AIM OF THE TASK: Among the lines of this listing, count those that include "Figure" and state the count by itself.
[Opening RECORDED INFORMATION section]
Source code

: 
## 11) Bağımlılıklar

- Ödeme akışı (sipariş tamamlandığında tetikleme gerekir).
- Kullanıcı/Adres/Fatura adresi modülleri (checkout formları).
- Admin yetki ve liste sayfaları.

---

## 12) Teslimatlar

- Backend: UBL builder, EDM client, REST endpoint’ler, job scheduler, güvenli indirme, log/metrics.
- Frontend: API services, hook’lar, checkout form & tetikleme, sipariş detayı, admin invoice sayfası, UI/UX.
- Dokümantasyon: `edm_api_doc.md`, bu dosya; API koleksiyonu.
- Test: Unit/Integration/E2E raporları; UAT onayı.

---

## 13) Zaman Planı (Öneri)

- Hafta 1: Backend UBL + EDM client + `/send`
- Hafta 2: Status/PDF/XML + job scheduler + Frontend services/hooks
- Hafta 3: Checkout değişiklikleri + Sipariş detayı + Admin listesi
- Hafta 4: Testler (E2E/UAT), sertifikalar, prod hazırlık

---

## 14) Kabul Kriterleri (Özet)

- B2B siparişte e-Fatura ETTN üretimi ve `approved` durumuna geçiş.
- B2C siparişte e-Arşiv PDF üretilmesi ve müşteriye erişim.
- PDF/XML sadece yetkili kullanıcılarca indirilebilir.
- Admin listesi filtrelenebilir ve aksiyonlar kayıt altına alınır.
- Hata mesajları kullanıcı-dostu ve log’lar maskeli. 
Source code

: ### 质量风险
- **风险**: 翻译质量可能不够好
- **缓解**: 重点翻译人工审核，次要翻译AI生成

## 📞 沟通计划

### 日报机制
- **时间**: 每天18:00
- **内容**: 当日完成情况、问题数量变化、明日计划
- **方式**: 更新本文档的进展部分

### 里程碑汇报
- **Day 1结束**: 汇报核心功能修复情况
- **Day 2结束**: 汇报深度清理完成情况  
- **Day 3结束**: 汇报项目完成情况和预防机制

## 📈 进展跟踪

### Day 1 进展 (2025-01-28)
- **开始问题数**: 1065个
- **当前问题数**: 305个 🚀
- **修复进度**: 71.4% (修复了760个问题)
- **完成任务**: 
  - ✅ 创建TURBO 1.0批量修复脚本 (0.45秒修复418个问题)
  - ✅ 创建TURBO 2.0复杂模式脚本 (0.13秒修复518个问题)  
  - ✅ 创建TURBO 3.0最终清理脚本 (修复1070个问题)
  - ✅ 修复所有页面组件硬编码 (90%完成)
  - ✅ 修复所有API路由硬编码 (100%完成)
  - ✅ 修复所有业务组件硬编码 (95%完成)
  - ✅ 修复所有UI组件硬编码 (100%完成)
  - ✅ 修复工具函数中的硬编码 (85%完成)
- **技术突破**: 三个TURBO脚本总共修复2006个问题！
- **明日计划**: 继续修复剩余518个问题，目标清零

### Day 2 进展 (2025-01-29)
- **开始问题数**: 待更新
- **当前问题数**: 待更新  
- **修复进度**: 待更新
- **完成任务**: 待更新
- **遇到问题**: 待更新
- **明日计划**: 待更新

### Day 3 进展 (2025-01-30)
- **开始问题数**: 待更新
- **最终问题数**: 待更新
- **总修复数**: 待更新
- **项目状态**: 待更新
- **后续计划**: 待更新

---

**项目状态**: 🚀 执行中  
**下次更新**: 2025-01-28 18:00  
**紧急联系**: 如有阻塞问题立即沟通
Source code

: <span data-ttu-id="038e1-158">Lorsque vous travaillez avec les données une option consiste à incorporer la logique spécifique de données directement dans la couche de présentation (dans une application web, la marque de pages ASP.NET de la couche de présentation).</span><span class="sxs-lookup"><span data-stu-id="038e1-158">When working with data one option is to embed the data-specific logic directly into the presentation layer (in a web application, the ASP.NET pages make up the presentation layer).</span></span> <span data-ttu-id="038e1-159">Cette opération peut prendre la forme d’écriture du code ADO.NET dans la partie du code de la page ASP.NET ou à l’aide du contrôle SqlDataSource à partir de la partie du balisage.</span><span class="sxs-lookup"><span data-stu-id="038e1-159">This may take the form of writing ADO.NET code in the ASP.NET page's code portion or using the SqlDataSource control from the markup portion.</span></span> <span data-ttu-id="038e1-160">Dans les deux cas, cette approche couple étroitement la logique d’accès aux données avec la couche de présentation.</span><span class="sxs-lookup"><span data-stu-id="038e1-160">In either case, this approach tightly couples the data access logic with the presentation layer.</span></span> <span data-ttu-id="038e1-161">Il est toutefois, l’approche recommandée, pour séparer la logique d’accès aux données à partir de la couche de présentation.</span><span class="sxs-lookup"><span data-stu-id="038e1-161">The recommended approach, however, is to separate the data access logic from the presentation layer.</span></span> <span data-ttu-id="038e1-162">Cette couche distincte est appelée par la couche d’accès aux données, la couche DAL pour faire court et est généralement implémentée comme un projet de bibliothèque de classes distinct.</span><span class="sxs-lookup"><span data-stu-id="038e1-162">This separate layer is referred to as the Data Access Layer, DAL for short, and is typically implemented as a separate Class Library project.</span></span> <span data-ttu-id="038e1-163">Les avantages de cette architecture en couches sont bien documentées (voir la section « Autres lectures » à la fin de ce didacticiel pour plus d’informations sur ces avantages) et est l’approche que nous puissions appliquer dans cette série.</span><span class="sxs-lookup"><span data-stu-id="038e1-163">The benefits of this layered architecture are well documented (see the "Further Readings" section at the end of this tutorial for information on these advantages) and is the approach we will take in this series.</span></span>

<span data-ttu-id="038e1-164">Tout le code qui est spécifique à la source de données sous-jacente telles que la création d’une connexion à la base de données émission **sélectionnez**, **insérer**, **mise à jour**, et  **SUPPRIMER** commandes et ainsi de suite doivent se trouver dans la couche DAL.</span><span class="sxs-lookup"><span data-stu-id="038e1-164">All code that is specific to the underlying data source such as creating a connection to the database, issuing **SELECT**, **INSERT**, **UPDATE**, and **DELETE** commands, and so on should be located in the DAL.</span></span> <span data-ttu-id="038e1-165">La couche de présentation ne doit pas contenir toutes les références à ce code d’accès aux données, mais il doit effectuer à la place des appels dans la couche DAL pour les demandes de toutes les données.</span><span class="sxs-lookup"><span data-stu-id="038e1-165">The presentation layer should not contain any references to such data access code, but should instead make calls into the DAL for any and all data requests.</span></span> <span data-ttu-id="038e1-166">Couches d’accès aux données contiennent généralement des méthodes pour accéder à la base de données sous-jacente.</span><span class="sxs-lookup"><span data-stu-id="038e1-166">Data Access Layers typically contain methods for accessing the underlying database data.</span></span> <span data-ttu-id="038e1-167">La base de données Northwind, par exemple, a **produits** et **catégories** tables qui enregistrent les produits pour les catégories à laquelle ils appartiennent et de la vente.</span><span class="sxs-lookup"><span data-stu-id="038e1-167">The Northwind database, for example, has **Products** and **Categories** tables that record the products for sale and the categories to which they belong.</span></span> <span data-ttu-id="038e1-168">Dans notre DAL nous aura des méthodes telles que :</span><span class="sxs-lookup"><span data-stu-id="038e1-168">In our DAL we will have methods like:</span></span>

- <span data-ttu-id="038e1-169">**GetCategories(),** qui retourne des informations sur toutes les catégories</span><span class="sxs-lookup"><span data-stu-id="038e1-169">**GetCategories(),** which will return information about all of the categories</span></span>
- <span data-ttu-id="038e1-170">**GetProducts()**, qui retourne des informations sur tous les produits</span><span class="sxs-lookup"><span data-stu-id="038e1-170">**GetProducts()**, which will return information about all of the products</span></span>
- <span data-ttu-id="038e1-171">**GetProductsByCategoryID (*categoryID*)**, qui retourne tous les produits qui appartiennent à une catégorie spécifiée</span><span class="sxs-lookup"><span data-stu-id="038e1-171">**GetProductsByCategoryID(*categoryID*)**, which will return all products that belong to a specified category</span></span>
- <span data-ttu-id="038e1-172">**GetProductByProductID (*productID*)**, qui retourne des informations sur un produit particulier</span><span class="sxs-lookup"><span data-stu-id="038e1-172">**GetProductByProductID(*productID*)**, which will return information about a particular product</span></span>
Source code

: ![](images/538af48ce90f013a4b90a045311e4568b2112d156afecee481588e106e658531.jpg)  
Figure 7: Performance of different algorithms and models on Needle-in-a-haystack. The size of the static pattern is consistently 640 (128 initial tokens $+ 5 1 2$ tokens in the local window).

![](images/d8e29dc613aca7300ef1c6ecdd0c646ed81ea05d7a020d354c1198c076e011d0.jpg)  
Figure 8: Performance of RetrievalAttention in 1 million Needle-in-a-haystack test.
[Closing RECORDED INFORMATION section]
SOLUTION TO THE EXERCISE: 2